Have you ever wonder why careful geologists always include a scale or reference when taking a picture of geologic interest? The reason is that, if they didn’t, the actual size or scale of the object pictured could not be determined. This is because most geoforms are self-similar, i.e. a fold 1 cm long looks quite the same as if it is 10 meters or 10 kilometers long. The same with most fault systems, layering, foliations, coastlines, topographic features, drainage patterns (like the one above), etc…
Self-similarity is a clue to the origin of many physical systems whose internal dynamics may be complex, in the sense that the system is at a critical state between chaos and order; a condition that has been called a self-organized critical state. A very readable account of Self-organized criticality is in the recent book by Per Bak, entitled “How Nature Works.”
For many years geologists have complained that classical math and physics are too simplistic in their representation of nature to be useful to the geologist. Now there are no more excuses for that kind of drivel. Fractal geometry, chaos theory and the science of complex systems do accurately represent many geosystems. Learning about fractals and chaos theory will considerably extend your understanding of geosystems and the workings of nature.
Even evolution is involved… Steve Jay Gould has this to say about fractals and evolution: “Finally, this pattern of long stasis, with change concentrated in rapid episodes that establish new equilibria, may be quite general at several scales of time and magnitude, forming a kind of fractal pattern in self-similarity” (Sc. American, Oct 1994).
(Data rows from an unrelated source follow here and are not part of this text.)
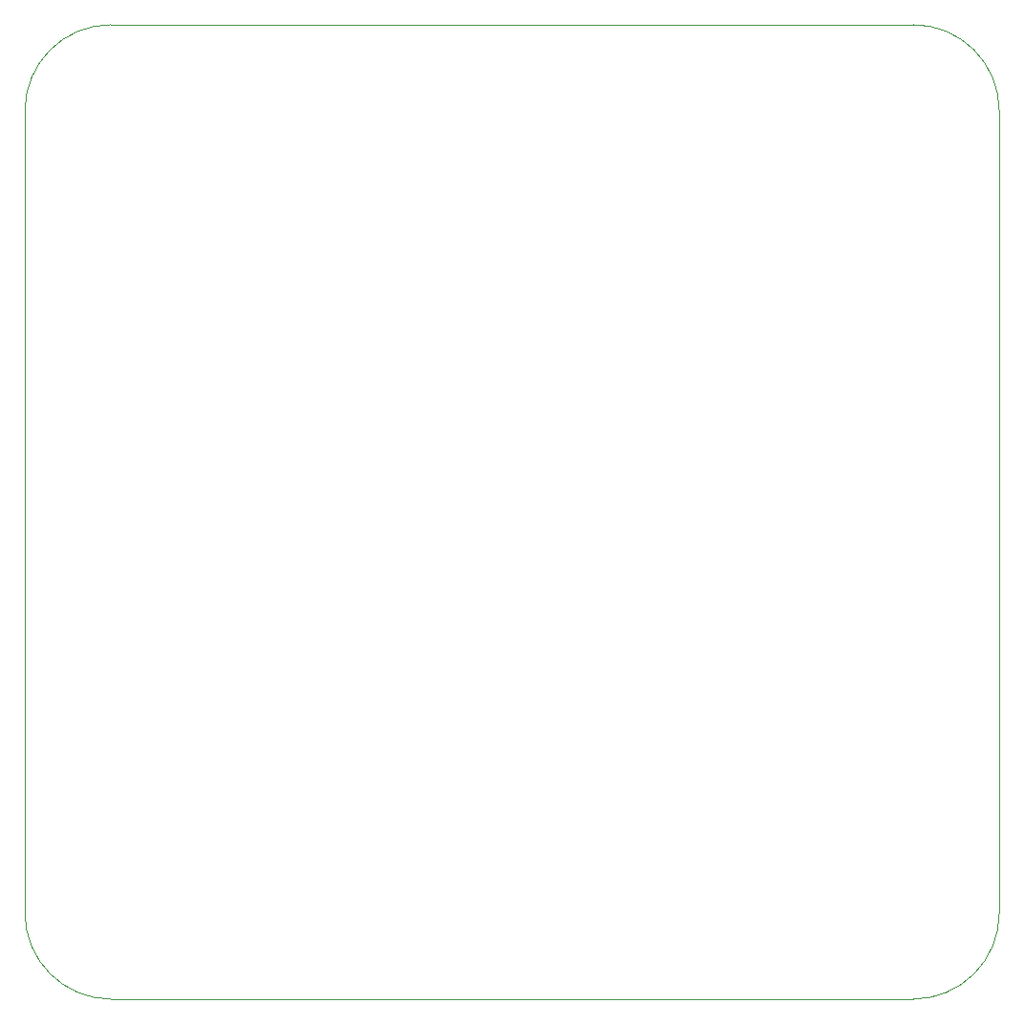
<source format=gm1>
G04 #@! TF.GenerationSoftware,KiCad,Pcbnew,6.0.11-2627ca5db0~126~ubuntu20.04.1*
G04 #@! TF.CreationDate,2023-02-19T14:42:03+01:00*
G04 #@! TF.ProjectId,MQTTbug,4d515454-6275-4672-9e6b-696361645f70,rev?*
G04 #@! TF.SameCoordinates,Original*
G04 #@! TF.FileFunction,Profile,NP*
%FSLAX46Y46*%
G04 Gerber Fmt 4.6, Leading zero omitted, Abs format (unit mm)*
G04 Created by KiCad (PCBNEW 6.0.11-2627ca5db0~126~ubuntu20.04.1) date 2023-02-19 14:42:03*
%MOMM*%
%LPD*%
G01*
G04 APERTURE LIST*
G04 #@! TA.AperFunction,Profile*
%ADD10C,0.100000*%
G04 #@! TD*
G04 APERTURE END LIST*
D10*
X50800000Y-129540000D02*
X50800000Y-58420000D01*
X129540000Y-137160000D02*
G75*
G03*
X137160000Y-129540000I0J7620000D01*
G01*
X58420000Y-50800000D02*
G75*
G03*
X50800000Y-58420000I0J-7620000D01*
G01*
X58420000Y-50800000D02*
X129540000Y-50800000D01*
X137160000Y-58420000D02*
G75*
G03*
X129540000Y-50800000I-7620000J0D01*
G01*
X129540000Y-137160000D02*
X58420000Y-137160000D01*
X50800000Y-129540000D02*
G75*
G03*
X58420000Y-137160000I7620000J0D01*
G01*
X137160000Y-58420000D02*
X137160000Y-129540000D01*
M02*

</source>
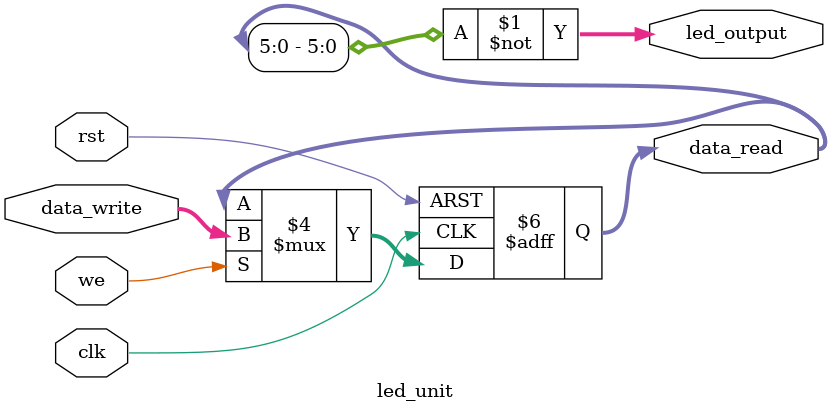
<source format=v>
module led_unit (
  input clk,
  input rst,
  input we,
  output reg [31:0] data_read,
  input [31:0] data_write,
  output [5:0] led_output
);

assign led_output = ~data_read[5:0];

always @(posedge clk or posedge rst) begin
  if (rst) data_read <= 32'b0;
  else if (we) data_read <= data_write;
  else data_read <= data_read;
end

endmodule

</source>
And, as if to end this meditation on a high note… I would like to bring to the attention of the reader the following video, compiled by the late Sir Arthur C. Clarke, entitled “The Colors Of Infinity” which discusses the ideas of fractals in a novel light.
Again… I would like to bring to the reader’s attention my own intentions by writing this blog… It is not my aim to disclose a hidden meaning to life’s eternal flow. Neither is it to procure new scientific or religious standings. Nor is it my aim to put into disrepute current world views OR Religious ideals. Rather it is to ‘suggest’, using analogies recently disclosed through science, most of which have so far been reviewed within this Blog, new modes of possible understanding about ‘what’ We are and ‘why’ We came about in this Garden Of Eden that orbits around a bright furnace, one that, like all the others before it, forges all the known matter into what we are today.